Avon, $5.99, ISBN 0-06-052339-5
Romantic Suspense, 2003
Gennita Low’s debut effort Into Danger is promising – on a better day the hero and the heroine will be a dazzling couple – but ultimately its showy plot techniques and fancy jargon are its downfall. These very methods in Ms Low’s writing at first gives the book a nice high-tech espionage/spy feel to it, but soon I realize I have no idea what the heck is going on half the time here.
Steve McMillian is a Navy SEAL guy – aren’t they all nowadays? – but he’s a pretty cool Navy SEAL guy in that he’s a charming slick with the ladies. His latest mission is to go undercover and pretend to be purported assassin Marlena Maxwell’s lackey. He’s going to find what Marlena is up to, who she’s going to kill, that sort of thing. But soon it is clear that Marlena is not a killer as much as a target herself.

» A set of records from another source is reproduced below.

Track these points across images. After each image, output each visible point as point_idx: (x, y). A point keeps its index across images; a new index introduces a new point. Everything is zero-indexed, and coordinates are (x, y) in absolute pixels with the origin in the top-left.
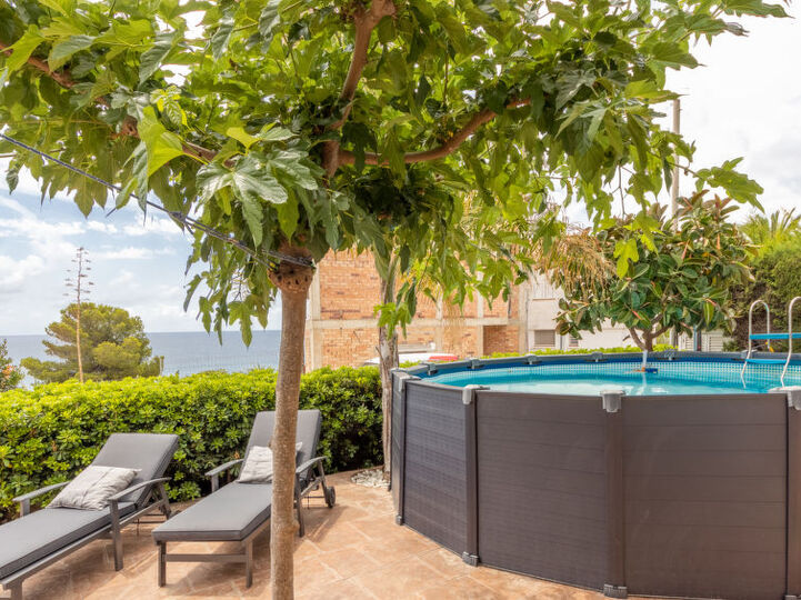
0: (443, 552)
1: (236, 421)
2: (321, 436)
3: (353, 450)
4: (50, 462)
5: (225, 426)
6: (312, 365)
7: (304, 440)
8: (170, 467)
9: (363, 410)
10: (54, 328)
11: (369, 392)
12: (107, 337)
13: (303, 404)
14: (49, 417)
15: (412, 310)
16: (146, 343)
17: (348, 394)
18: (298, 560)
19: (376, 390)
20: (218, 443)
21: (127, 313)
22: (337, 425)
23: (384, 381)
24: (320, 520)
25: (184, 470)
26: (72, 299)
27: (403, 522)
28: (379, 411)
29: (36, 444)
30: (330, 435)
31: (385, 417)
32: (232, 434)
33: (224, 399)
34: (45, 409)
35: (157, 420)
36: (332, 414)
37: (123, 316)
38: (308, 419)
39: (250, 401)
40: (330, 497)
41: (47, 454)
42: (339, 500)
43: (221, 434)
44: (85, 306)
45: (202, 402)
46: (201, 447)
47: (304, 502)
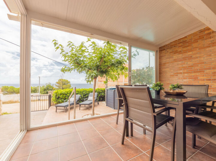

The sexual tension between these two are pretty hot but the author’s deliberate foreplay interruptus is very obvious and annoying the sixth time it happened in just as many chapters. Oops, she needs to do the laundry. Whoops, time out, he’s hungry. What a tease. In the meantime, the author tries to dazzle me with jargons and codewords. There are guys whose codeword name is Hard-On in this book. There’s an organization called TIARA, and no, it’s not your local beauty pageant thing gone high-tech. People talk about “knowing one’s GEM protocols” and asks people, “Have you met my T?” (I prefer chocolate milk shake, but thanks anyway.)

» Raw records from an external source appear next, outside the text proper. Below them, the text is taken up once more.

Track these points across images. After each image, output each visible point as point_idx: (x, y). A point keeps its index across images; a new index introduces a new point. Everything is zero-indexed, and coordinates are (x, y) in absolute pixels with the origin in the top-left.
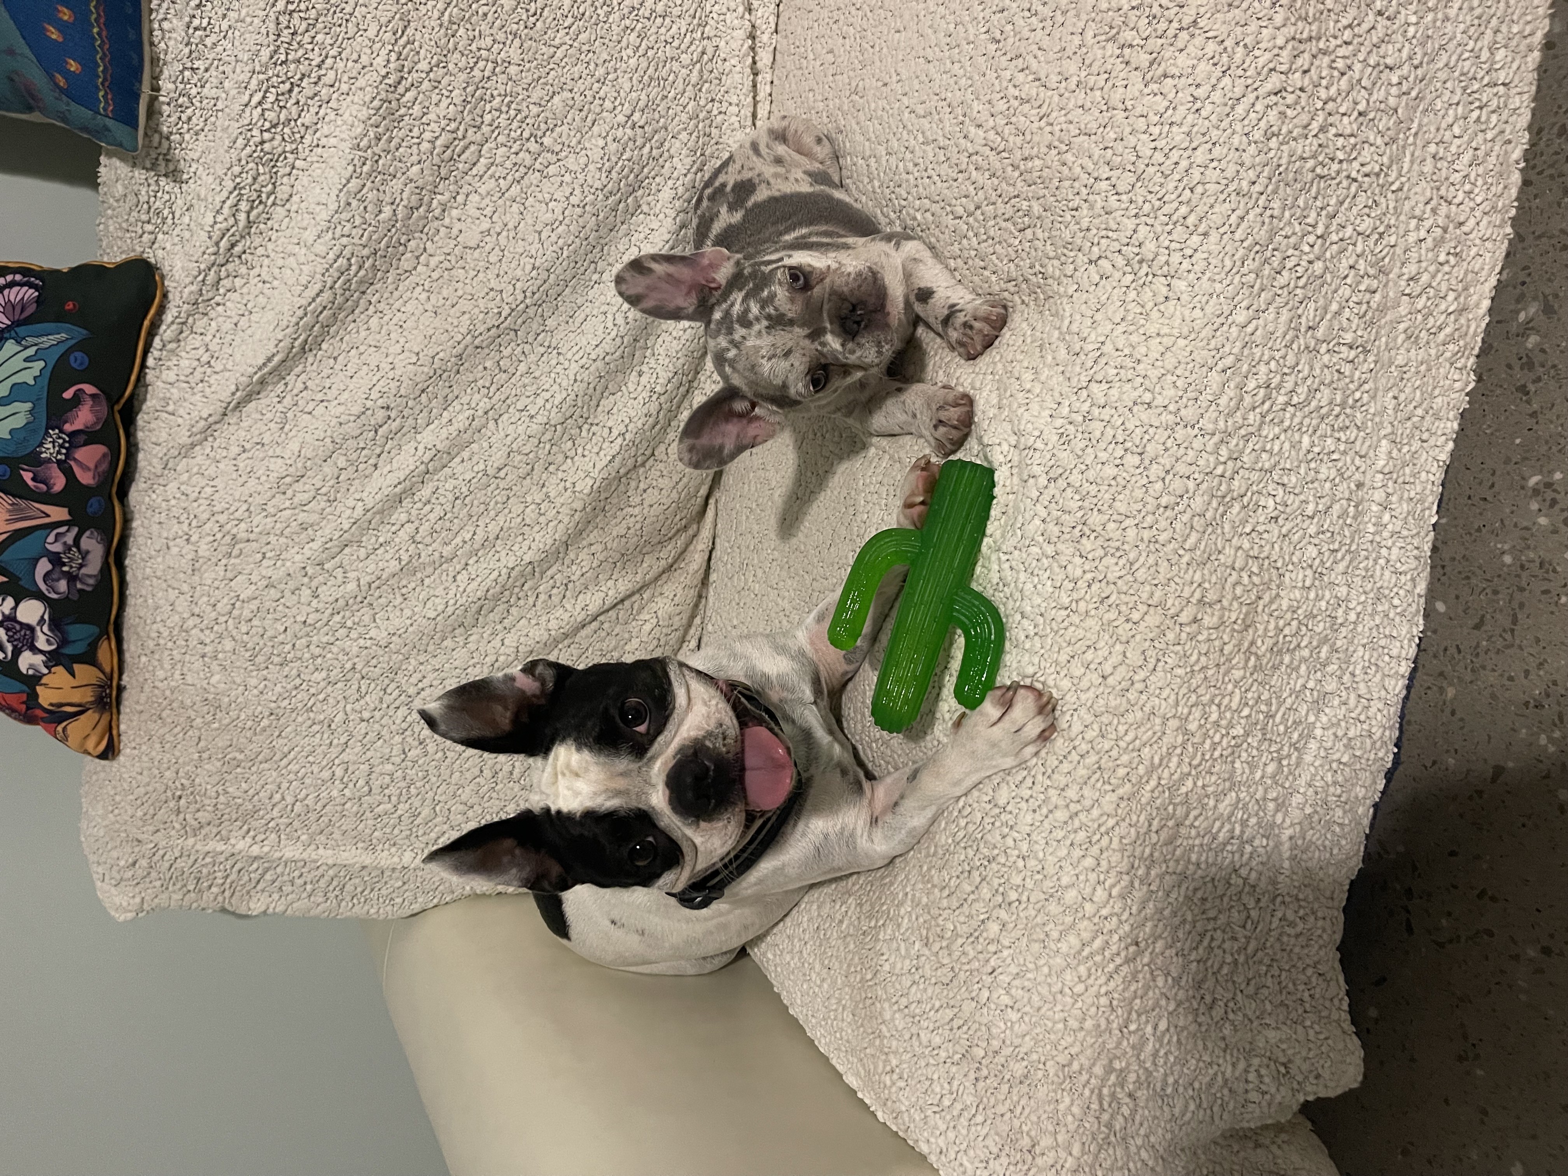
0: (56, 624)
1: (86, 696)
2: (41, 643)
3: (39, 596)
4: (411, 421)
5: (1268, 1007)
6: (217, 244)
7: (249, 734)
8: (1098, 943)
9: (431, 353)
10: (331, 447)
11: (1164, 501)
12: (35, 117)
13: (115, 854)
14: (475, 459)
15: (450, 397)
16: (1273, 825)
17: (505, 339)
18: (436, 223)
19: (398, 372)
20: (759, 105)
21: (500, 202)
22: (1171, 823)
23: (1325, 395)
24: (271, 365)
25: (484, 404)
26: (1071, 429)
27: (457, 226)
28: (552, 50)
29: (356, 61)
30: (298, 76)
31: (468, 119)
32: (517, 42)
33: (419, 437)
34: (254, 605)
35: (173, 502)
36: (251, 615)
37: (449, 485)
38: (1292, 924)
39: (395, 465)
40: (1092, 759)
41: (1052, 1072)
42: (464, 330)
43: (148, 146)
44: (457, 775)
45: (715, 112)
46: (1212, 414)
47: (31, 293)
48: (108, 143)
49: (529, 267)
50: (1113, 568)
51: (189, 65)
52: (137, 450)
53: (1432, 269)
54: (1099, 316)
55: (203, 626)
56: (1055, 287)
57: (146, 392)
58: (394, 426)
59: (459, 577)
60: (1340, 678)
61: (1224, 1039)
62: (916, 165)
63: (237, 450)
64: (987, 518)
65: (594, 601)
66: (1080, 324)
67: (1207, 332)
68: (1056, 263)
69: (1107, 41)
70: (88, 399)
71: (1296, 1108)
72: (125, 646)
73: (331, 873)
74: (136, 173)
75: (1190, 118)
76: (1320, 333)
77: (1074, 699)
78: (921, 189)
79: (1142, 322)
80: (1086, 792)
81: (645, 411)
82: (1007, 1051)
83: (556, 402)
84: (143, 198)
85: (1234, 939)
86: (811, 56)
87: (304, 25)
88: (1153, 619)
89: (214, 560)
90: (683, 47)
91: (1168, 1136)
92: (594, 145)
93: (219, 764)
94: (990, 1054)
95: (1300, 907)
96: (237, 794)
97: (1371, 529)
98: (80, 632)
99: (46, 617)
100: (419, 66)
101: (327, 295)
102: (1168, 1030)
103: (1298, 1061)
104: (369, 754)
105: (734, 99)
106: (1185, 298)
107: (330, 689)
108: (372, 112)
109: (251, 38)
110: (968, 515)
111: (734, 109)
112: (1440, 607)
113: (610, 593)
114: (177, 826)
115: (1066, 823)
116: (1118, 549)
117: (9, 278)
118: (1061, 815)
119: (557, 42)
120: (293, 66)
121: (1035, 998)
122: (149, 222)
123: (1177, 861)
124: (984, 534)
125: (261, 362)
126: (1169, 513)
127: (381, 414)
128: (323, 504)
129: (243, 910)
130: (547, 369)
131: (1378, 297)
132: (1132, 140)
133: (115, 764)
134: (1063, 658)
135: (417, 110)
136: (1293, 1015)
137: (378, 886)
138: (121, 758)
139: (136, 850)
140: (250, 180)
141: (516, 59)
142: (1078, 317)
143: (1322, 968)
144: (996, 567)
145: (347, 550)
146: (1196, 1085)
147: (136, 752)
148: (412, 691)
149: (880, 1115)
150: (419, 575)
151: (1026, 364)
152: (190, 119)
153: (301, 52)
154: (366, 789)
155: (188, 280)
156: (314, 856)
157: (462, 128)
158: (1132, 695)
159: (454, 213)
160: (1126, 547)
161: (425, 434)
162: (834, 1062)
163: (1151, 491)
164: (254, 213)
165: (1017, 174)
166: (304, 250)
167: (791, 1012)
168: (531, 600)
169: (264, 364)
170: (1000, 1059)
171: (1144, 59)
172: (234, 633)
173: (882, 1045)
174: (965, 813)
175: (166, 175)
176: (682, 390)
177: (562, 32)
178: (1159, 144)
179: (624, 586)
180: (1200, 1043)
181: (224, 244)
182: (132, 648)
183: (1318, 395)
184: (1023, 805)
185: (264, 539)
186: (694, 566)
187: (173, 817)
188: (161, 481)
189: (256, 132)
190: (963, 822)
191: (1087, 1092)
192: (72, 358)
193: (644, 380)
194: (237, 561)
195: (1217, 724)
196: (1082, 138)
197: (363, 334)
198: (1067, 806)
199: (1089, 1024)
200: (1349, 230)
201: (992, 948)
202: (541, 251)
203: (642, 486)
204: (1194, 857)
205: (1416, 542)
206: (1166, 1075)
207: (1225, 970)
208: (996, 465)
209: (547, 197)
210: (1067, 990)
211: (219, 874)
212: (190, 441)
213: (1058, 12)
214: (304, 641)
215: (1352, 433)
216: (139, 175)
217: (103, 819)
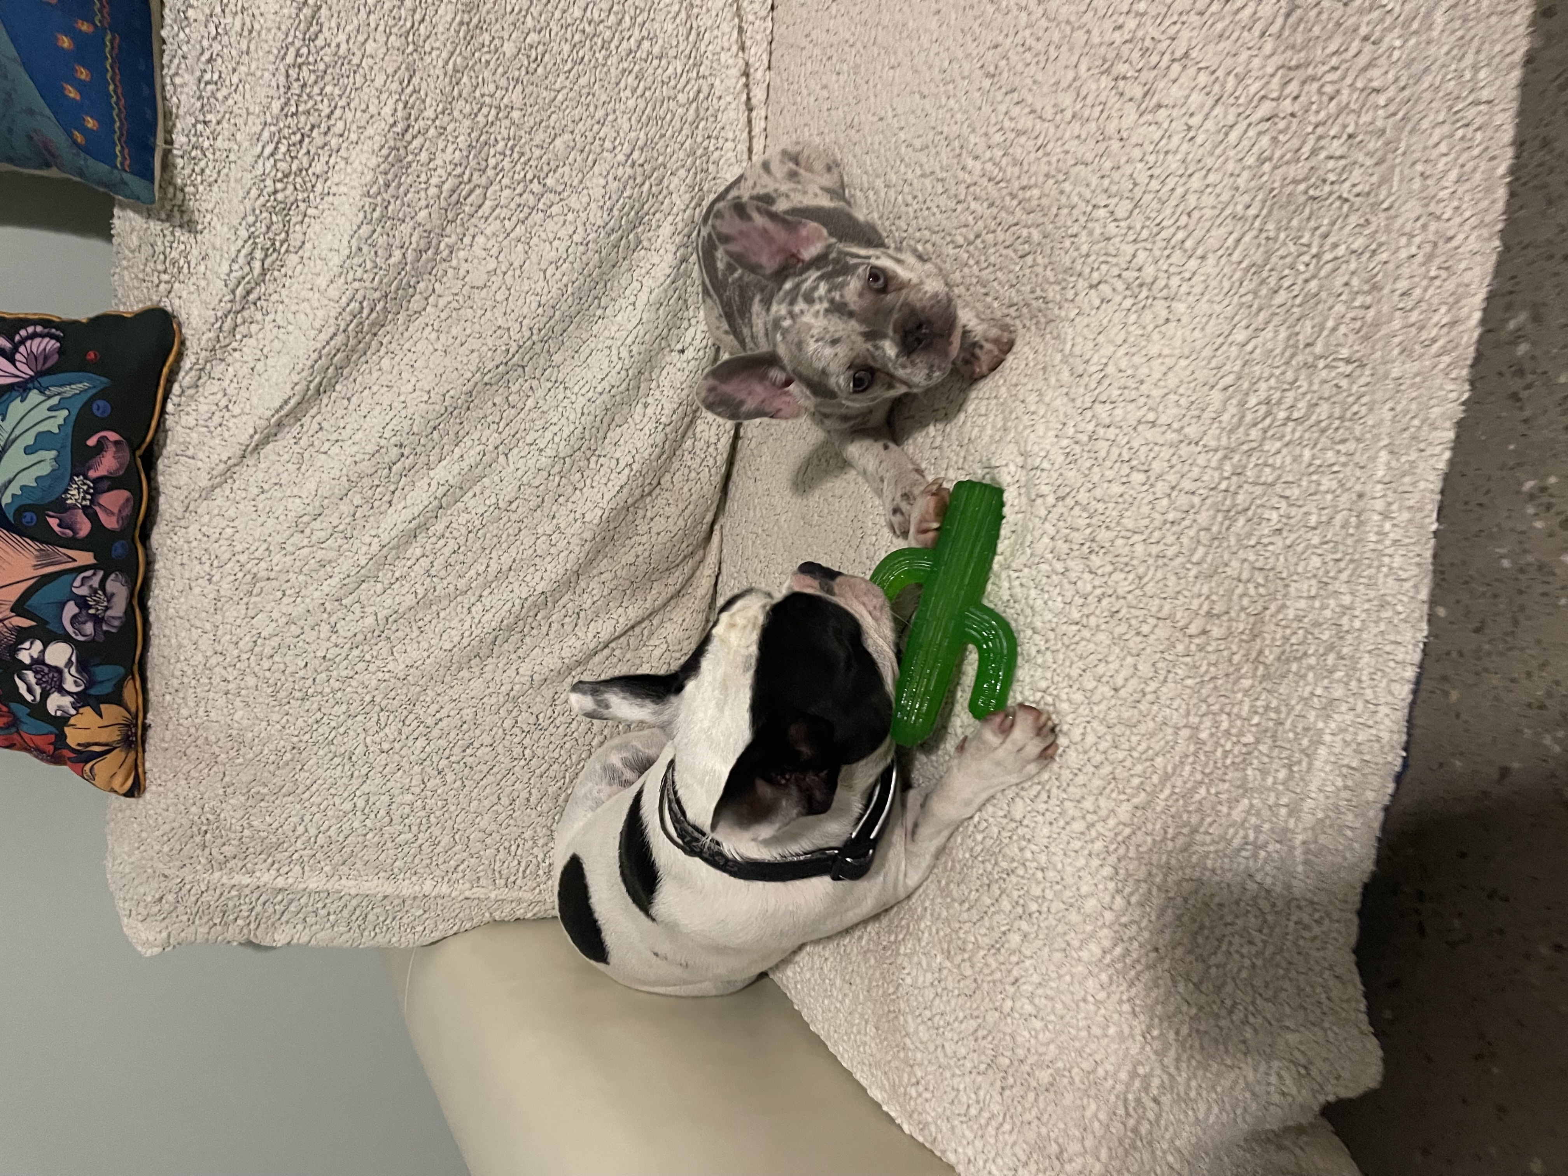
0: (83, 666)
1: (113, 735)
2: (69, 685)
3: (66, 638)
4: (423, 458)
5: (1287, 1009)
6: (233, 292)
7: (272, 768)
8: (1118, 950)
9: (442, 390)
10: (347, 485)
11: (1171, 516)
12: (53, 173)
13: (141, 890)
14: (487, 493)
15: (461, 433)
16: (1285, 830)
17: (513, 375)
18: (445, 265)
19: (410, 411)
20: (755, 141)
21: (506, 242)
22: (1185, 831)
23: (1324, 409)
24: (287, 408)
25: (495, 439)
26: (1077, 449)
27: (465, 266)
28: (553, 94)
29: (364, 111)
30: (309, 127)
31: (473, 163)
32: (519, 88)
33: (432, 473)
34: (277, 640)
35: (195, 544)
36: (272, 652)
37: (462, 520)
38: (1307, 928)
39: (409, 501)
40: (1106, 769)
41: (1077, 1079)
42: (473, 368)
43: (163, 198)
44: (475, 804)
45: (711, 148)
46: (1214, 431)
47: (52, 345)
48: (126, 196)
49: (534, 305)
50: (1122, 583)
51: (201, 118)
52: (158, 493)
53: (1425, 283)
54: (1101, 339)
55: (226, 664)
56: (1056, 311)
57: (166, 437)
58: (408, 462)
59: (473, 609)
60: (1347, 684)
61: (1244, 1042)
62: (915, 197)
63: (256, 491)
64: (997, 536)
65: (605, 628)
66: (1084, 347)
67: (1207, 352)
68: (1058, 288)
69: (1102, 73)
70: (110, 445)
71: (1317, 1109)
72: (149, 686)
73: (354, 902)
74: (152, 224)
75: (1185, 147)
76: (1318, 349)
77: (1087, 712)
78: (920, 221)
79: (1143, 343)
80: (1103, 802)
81: (651, 441)
82: (1032, 1059)
83: (565, 436)
84: (159, 248)
85: (1251, 943)
86: (805, 92)
87: (313, 77)
88: (1163, 631)
89: (236, 599)
90: (679, 86)
91: (1194, 1140)
92: (595, 184)
93: (243, 799)
94: (1016, 1063)
95: (1315, 910)
96: (262, 827)
97: (1373, 538)
98: (107, 673)
99: (74, 659)
100: (426, 114)
101: (340, 338)
102: (1190, 1035)
103: (1319, 1063)
104: (389, 785)
105: (730, 136)
106: (1185, 320)
107: (350, 722)
108: (380, 160)
109: (262, 92)
110: (978, 534)
111: (730, 145)
112: (1441, 612)
113: (621, 620)
114: (203, 861)
115: (1082, 833)
116: (1126, 564)
117: (30, 329)
118: (1078, 826)
119: (558, 86)
120: (303, 119)
121: (1059, 1006)
122: (165, 272)
123: (1194, 867)
124: (994, 553)
125: (277, 404)
126: (1175, 528)
127: (395, 452)
128: (340, 541)
129: (267, 942)
130: (555, 403)
131: (1371, 313)
132: (1128, 169)
133: (141, 801)
134: (1075, 672)
135: (424, 156)
136: (1312, 1018)
137: (400, 915)
138: (147, 796)
139: (163, 885)
140: (264, 229)
141: (518, 104)
142: (1079, 340)
143: (1338, 970)
144: (1006, 584)
145: (364, 586)
146: (1219, 1089)
147: (161, 789)
148: (430, 721)
149: (906, 1128)
150: (434, 608)
151: (1030, 387)
152: (203, 171)
153: (311, 103)
154: (387, 819)
155: (204, 328)
156: (337, 886)
157: (467, 173)
158: (1143, 706)
159: (462, 254)
160: (1135, 562)
161: (437, 470)
162: (858, 1076)
163: (1158, 508)
164: (268, 262)
165: (1015, 202)
166: (317, 295)
167: (812, 1028)
168: (544, 629)
169: (281, 407)
170: (1026, 1068)
171: (1137, 91)
172: (257, 669)
173: (906, 1056)
174: (981, 828)
175: (181, 226)
176: (687, 420)
177: (562, 77)
178: (1156, 171)
179: (634, 612)
180: (1221, 1047)
181: (240, 291)
182: (157, 687)
183: (1318, 410)
184: (1040, 818)
185: (284, 577)
186: (701, 592)
187: (199, 852)
188: (183, 523)
189: (269, 182)
190: (979, 837)
191: (1113, 1098)
192: (95, 407)
193: (650, 411)
194: (258, 599)
195: (1227, 732)
196: (1080, 167)
197: (376, 374)
198: (1084, 818)
199: (1112, 1031)
200: (1341, 250)
201: (1014, 959)
202: (546, 290)
203: (649, 514)
204: (1209, 863)
205: (1417, 549)
206: (1189, 1079)
207: (1244, 974)
208: (1004, 485)
209: (551, 236)
210: (1090, 999)
211: (244, 907)
212: (210, 484)
213: (1052, 48)
214: (324, 675)
215: (1351, 446)
216: (155, 226)
217: (129, 856)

Still, most damningly, I have to keep a flowchart to follow what is going on, and even so, Villains come, villains go, and worse, I have no idea who Steve or Marlena are. They are two colorful characters that scream “Look at me! I’m hot! I’m sexy!” but I have no idea why they do half the things they do in this story. Scratch a little deeper under their cool exteriors and I will find that there’s really nothing much under the surface of our two main characters.
I’m not saying that Into Danger is a bad book. It’s very readable and the first few chapters are really well-written. But these chapters set up a premise that anticipates our two main characters playing a cat-and-mouse game of tease and deceive, only to give way to a messy story starring a cast of too many people. It would have been so much better if a little time is spent on developing one central plot point instead of the author introducing so many subplots and characters and developing none properly. After all, like they say in Malay – alang-alang seluk pekasam biar sampai ke pangkal lengan, ya? While Gennita Low shows promise, much of the promise remains undelivered in this underbaked tale.